Hurricane Florence smashed into the US East Coast Friday with howling winds, torrential rains and life-threatening storm surges as emergency crews scrambled to rescue hundreds of people stranded in their homes by flood waters.
Forecasters warned of catastrophic flooding and other mayhem from the monster storm, which is only Category 1 but physically sprawling and dangerous.
The port city of Wilmington woke Friday to the sound of exploding electrical transformers with strong gusts throwing street signs and other debris as well as water in all directions, according to reports from the scene.
The storm officially made landfall near Wrightsville Beach, North Carolina at 7.15am local time (1115 GMT), the US National Hurricane Center said.
Ken Graham, the NHC's director, warned the slow pace of the storm exacerbated its danger even to areas outside its immediate path. "The longer you have this hurricane wind flow, the longer you push that water well inland," he said.
Rescue workers in North Carolina meanwhile were scrambling to save people stranded in their homes.
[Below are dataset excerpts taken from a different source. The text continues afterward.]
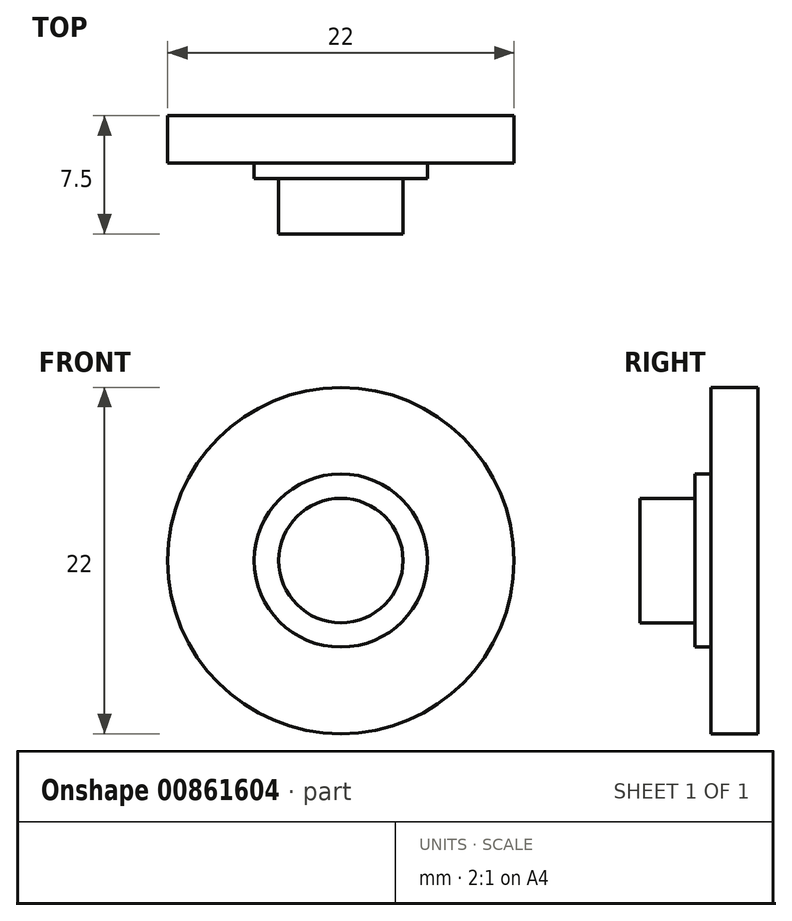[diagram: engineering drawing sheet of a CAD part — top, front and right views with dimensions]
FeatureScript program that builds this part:
annotation { "Feature Type Name" : "Feature", "Feature Type Description" : "" }
export const myFeature = defineFeature(function(context is Context, id is Id, definition is map)
    precondition{}
    {
        {
            var Q0;
            Q0=qCreatedBy(makeId("Top.planeOp"),FACE);
            var sketch = newSketch(context, id + "F0", { "sketchPlane" : qUnion([Q0])});
            skLineSegment(sketch, "E0", {"start": v(0, 0) * mm, "end": v(-3.95, 0) * mm});
            skLineSegment(sketch, "E1", {"start": v(-3.95, 0) * mm, "end": v(-3.95, 3.5) * mm});
            skLineSegment(sketch, "E2", {"start": v(-3.95, 3.5) * mm, "end": v(-5.5, 3.5) * mm});
            skLineSegment(sketch, "E3", {"start": v(-5.5, 3.5) * mm, "end": v(-5.5, 4.5) * mm});
            skLineSegment(sketch, "E4", {"start": v(0, 0) * mm, "end": v(0, 7.5) * mm});
            skLineSegment(sketch, "E5", {"start": v(0, 7.5) * mm, "end": v(-11, 7.5) * mm});
            skLineSegment(sketch, "E6", {"start": v(-11, 7.5) * mm, "end": v(-11, 4.5) * mm});
            skLineSegment(sketch, "E7", {"start": v(-11, 4.5) * mm, "end": v(-5.5, 4.5) * mm});
            skSolve(sketch);
        }
        {
            var Q0;
            Q0=makeQuery(id+"F0.imprint","IMPRINT",FACE,{"disambiguationData":[TD([[makeQuery(id+"F0.imprint","IMPRINT",EDGE,{"derivedFrom":sQuery(id+"F0.wireOp",EDGE,"E0")}),-1.0]])]});
            var Q1;
            Q1=sQuery(id+"F0.wireOp",EDGE,"E4");
            revolve(context, id + "F1", {"surfaceOperationType" : NewSurfaceOperationType.NEW, "entities" : qUnion([Q0]), "axis" : qUnion([Q1]), "revolveType" : RevolveType.FULL});
        }
    });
Video footage showed parking lots in the riverfront town of New Bern turn into shallow lakes of dirty gray water as heavy rain fell.
New Bern Police Lieutenant David Daniels said early Friday morning that between 150 and 200 people had been rescued so far, with others still waiting for help.
It added the greatest threats to life came from storm-surges while "catastrophic flash flooding and prolonged significant river flooding" was expected, with some areas receiving up to 40 inches of rainfall.
In a display of the early effects of the storm, one flood gauge on the Neuse River in New Bern, North Carolina, showed 10 feet (three metres) of flooding, the NHC said.
With winds picking up along the coastline earlier Thursday, federal and state officials had issued final appeals to residents to get out of the path of the "once in a lifetime" weather system.
A tornado watch was also in effect for parts of North Carolina.
Brock Long, the administrator of the Federal Emergency Management Agency (FEMA), warned the danger was not only along the coast: "Inland flooding kills a lot of people, unfortunately, and that's what we're about to see," he said.
About 1.7 million people in North Carolina, South Carolina and Virginia are under voluntary or mandatory evacuation orders and millions of others live in areas likely to be affected by the storm.